Nous lisons dans de charmantes notes de voyage, encore inédites, que M. Erdic a bien voulu nous communiquer, que lorsqu’il parcourait la belle vallée de la Morava, sa mauvaise fortune lui donna pour postillon un petit boiteux au masque énergique, mélomane redoutable, qui croyait que la musique est un remède à tous les maux et l’infaillible moyen de sortir sans encombre d’un mauvais pas. Apercevait-il sur la route une voiture venant à sa rencontre, il saisissait impétueusement son petit cor et sonnait une fanfare autoritaire. Si les voitures ne s’écartaient pas, au lieu de quitter son instrument pour gouverner ses rênes, il s’acharnait à sonner, laissant à ses bêtes le soin d’éviter l’abordage comme elles pourraient. Ce fut le troisième cheval, placé en serre-file, qui eut le plus à pâtir de l’aventure ; les roues d’une charrette accrochèrent son harnais, qui se rompit et lui laboura le flanc. L’enragé postillon s’empressa de jouer une valse pour raccommoder le harnais, un galop pour raccommoder le cheval, après quoi on repartit à fond de train. Les éminens philanthropes qui se flattent d’arranger les affaires humaines en invoquant les principes sont, eux aussi, des mélomanes qui attribuent trop d’influence à leur musique. Une valse n’a jamais raccommodé un cheval, une déclaration de principes n’a jamais réparé les affaires d’un petit peuple lorsque, voulant ne se souvenir que de ses droits, il oublie ses périls et ses fatales dépendances.

Ce n’est pas seulement au désir de se gagner le cœur de ses sujets qu’a cédé le prince Alexandre ; il a ouvert une oreille trop complaisante aux suggestions, aux encouragemens d’une grande puissance qui fait métier d’exciter les peuples à revendiquer leurs droits, sans croire pour cela contracter aucun engagement de les secourir à l’heure des embarras et des détresses.
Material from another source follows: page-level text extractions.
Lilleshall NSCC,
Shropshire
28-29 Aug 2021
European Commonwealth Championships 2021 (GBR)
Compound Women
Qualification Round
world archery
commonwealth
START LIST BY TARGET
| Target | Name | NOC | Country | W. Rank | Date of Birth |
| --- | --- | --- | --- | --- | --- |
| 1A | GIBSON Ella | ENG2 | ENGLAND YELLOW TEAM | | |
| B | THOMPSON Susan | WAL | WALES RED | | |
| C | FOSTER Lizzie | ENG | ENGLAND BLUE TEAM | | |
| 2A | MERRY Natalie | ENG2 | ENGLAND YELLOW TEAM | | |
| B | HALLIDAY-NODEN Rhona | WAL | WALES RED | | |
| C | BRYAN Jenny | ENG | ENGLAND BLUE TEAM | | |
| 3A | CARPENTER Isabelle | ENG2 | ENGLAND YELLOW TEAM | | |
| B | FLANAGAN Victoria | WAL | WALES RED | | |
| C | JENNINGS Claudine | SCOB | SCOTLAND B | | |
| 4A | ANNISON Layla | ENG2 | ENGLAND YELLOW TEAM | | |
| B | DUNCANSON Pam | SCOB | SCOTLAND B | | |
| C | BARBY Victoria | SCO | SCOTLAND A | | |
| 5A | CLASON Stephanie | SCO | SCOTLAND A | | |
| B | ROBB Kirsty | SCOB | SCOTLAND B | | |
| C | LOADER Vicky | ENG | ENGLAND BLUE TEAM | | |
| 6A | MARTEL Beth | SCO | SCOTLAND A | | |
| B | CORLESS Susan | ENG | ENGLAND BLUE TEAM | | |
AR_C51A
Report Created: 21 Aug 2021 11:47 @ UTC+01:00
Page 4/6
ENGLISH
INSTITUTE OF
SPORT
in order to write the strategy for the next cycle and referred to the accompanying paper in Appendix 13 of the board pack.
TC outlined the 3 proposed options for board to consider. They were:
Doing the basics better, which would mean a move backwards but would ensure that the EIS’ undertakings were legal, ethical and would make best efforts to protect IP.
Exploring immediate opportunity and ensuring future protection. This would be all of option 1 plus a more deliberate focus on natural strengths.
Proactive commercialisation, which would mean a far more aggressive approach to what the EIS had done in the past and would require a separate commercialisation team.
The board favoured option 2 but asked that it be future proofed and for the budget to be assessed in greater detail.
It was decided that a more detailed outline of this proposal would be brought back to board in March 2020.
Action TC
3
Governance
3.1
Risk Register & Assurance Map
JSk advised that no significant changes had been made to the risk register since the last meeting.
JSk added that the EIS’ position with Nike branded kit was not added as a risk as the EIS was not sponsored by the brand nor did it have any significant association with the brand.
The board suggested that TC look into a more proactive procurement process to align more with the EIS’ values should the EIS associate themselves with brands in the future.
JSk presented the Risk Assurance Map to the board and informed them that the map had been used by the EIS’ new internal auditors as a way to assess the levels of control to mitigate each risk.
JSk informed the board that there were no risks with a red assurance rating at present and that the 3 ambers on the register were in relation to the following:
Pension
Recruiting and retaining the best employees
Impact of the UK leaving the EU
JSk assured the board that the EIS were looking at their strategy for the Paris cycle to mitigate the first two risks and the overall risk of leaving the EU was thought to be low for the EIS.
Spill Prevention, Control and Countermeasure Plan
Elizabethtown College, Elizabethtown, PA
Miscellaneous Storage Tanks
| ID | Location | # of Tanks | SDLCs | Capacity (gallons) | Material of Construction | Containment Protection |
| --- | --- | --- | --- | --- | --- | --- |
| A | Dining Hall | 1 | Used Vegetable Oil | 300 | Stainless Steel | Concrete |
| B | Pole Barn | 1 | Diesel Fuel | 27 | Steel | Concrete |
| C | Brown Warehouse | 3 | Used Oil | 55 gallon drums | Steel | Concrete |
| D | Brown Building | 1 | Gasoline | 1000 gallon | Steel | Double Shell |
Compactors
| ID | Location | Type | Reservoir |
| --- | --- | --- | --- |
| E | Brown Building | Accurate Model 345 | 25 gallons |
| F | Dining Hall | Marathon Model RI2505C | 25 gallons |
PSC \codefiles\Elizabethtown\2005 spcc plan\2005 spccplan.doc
L’Angleterre trouvait un immense avantage à réunir les deux Bulgaries sous la main d’un prince possédant à un haut degré l’indépendance du cœur, avide de s’affranchir de la tutelle moscovite, commandant à 50,000 hommes et pouvant mettre à sa disposition, dans le cas d’une guerre avec la Russie, les ports de Varna et de Bourgas. Entraîné par ses conseils intéressés, le prince Alexandre a tout osé. La Russie répétait sans cesse aux Bulgares qu’elle seule pouvait les agrandir et créer la Grande-Bulgarie. Il a entrepris de la créer lui tout seul, sans la Russie et contre la Russie.